About 40 families were displaced from Hurricane Harvey. They all lived outside the Corpus Christi city limits, living in the Beeville, Refugio, Ingleside, Bayside, Fulton, Woodsboro, Port Aransas, Aransas Pass and Rockport communities.
Every few minutes, Campbell would pick up a phone and reach out to an employee still trying to assess the damage caused in Harvey's wake.
"Col. Lanceta asked me to call you and said you had some pretty significant property damage," Campbell would say at the beginning of each call. "How are you and your family? Can you tell me how things are going? Do you have some place to stay?"
The calls were somber and humbling, and communication was occasionally patchy as hurricane victims tried to reset their lives. Campbell spoke with a person who was in tears when he said that CCAD was working with the Navy to get them temporary housing and assistance.
Campbell and his staff extended this offer to every displaced CCAD employee then followed up with individual families to get them back on their feet.
Col. Lanceta made it clear that his number one concern remained the safety and well-being of the CCAD team and their families long after the evacuation and hurricane.
Once it was safe to return to Corpus Christi, the commander gave the team additional time to focus on their homecoming and recovery efforts at home.
"We chose not to have anyone else other than leadership come in and begin recovery and cleanup operations in the depot," he explained.
Most of the workforce was back at work by Thursday, Aug. 31. By that time, most of the 154 acres of external clean-up was completed by work leaders and maintenance teams. Employees returned to a cleaner and safer work environment and got straight to restoring CCAD's full operational capability.
"The prep we did saved aircraft," the commander said about their readiness operations before the storm. CCAD did not lose any aircraft to Harvey, although the hurricane destroyed two clamshell structures that had housed aircraft before the storm.
"Can you imagine if we had not moved what was inside?"
The depot's newer infrastructure, the Dynamic Component Repair Facility, "did exactly what it was designed to do," Col. Lanceta said. It withstood Harvey with no real damage.
"Our efforts here at CCAD were being reported to the Chief of Staff of the Army," Col. Lanceta said. "Throughout the whole Army everyone was focused on assisting CCAD."
Maj. Gen. Douglas M. Gabram, Commanding General of the US Army Aviation and Missile Command, visited the depot to see how recovery efforts were going on Sep. 6.
"Everyone was watching the news," Gabram said on his visit. "We were lucky."
The depot continues to recover after Hurricane Harvey, the entire team works towards the common goal of remaining resilient and ready for the Nation.
HURRICANES IN SOUTH TEXAS
The National Weather Service lists Hurricane Harvey as the first major hurricane to strike South Texas since Celia in 1970 and as the first hurricane to strike the Texas coast since Ike in 2008.
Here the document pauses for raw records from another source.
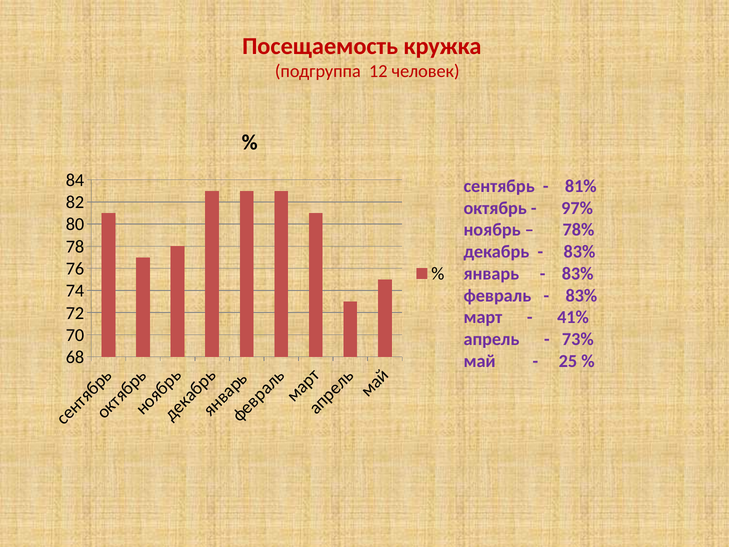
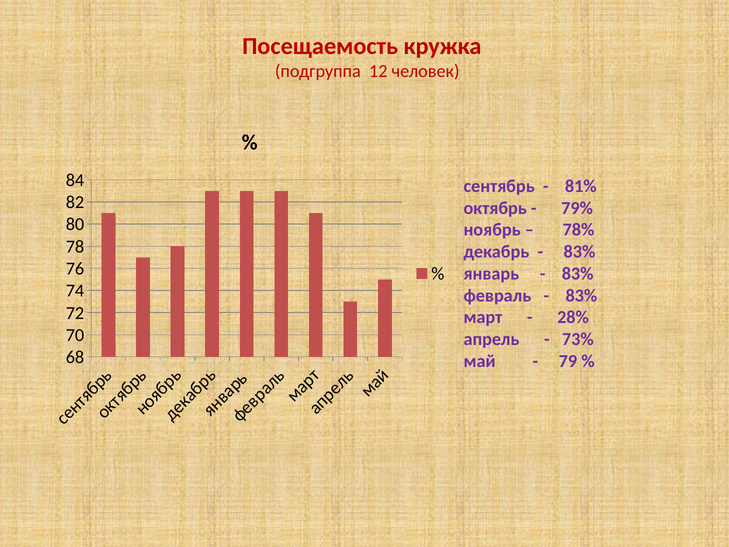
97%: 97% -> 79%
41%: 41% -> 28%
25: 25 -> 79
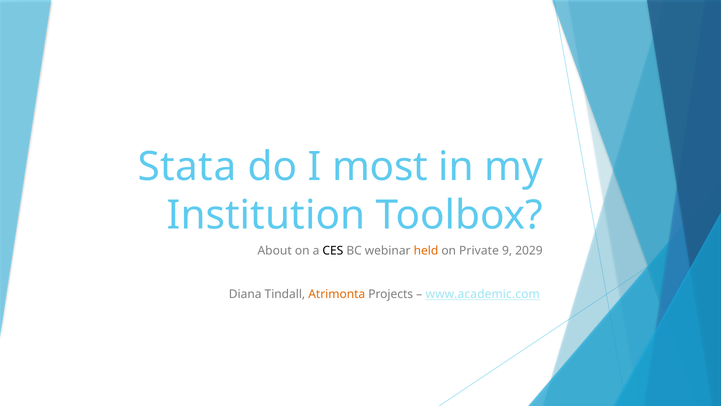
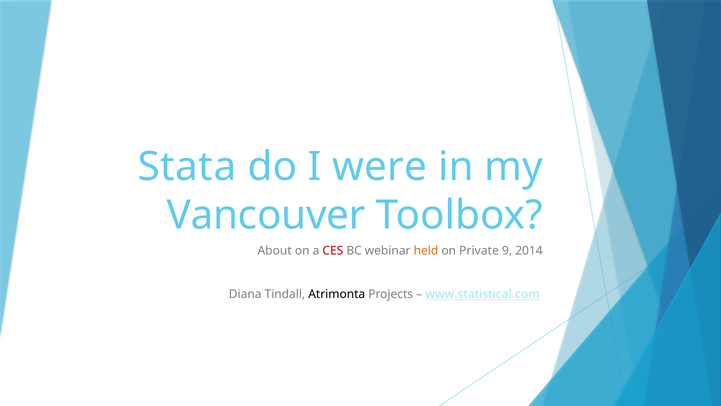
most: most -> were
Institution: Institution -> Vancouver
CES colour: black -> red
2029: 2029 -> 2014
Atrimonta colour: orange -> black
www.academic.com: www.academic.com -> www.statistical.com
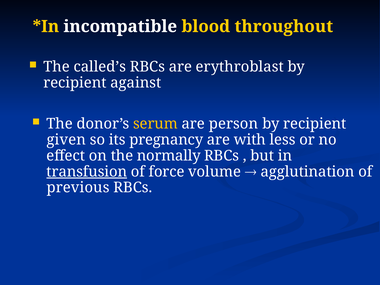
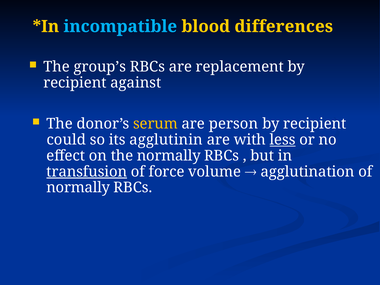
incompatible colour: white -> light blue
throughout: throughout -> differences
called’s: called’s -> group’s
erythroblast: erythroblast -> replacement
given: given -> could
pregnancy: pregnancy -> agglutinin
less underline: none -> present
previous at (78, 188): previous -> normally
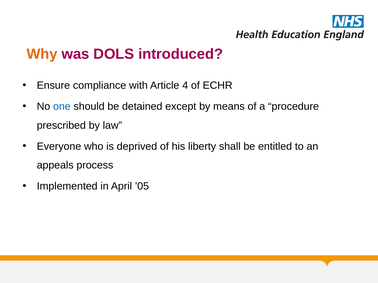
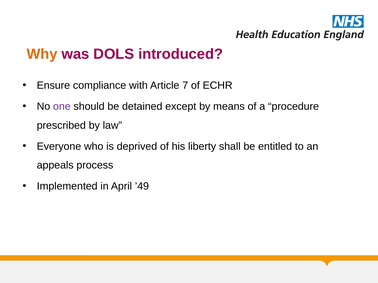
4: 4 -> 7
one colour: blue -> purple
’05: ’05 -> ’49
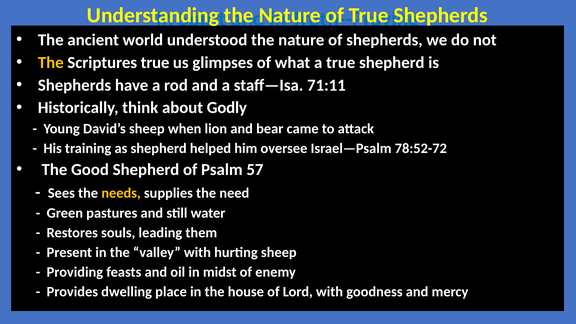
South Texas avoided a direct hit from a major hurricane for nearly fifty years when Hurricane Celia, a Category 3 on the Saffir-Simpson scale, devastated Corpus Christi on Aug. 3, 1970. Forty-seven years later, half of us were not even born when Celia occurred, but those that were here may notice some similarities.
The Weather Channel recorded Harvey as a major hurricane with sustained winds of 130 mph when it made landfall near Rockport, the hardest hit community, on Aug. 25. This is not too far off from Celia when it quickly intensified into a hurricane within hours of entering the Gulf of Mexico. It also made landfall in Port Aransas just north of Corpus Christi with sustained winds of 130 mph.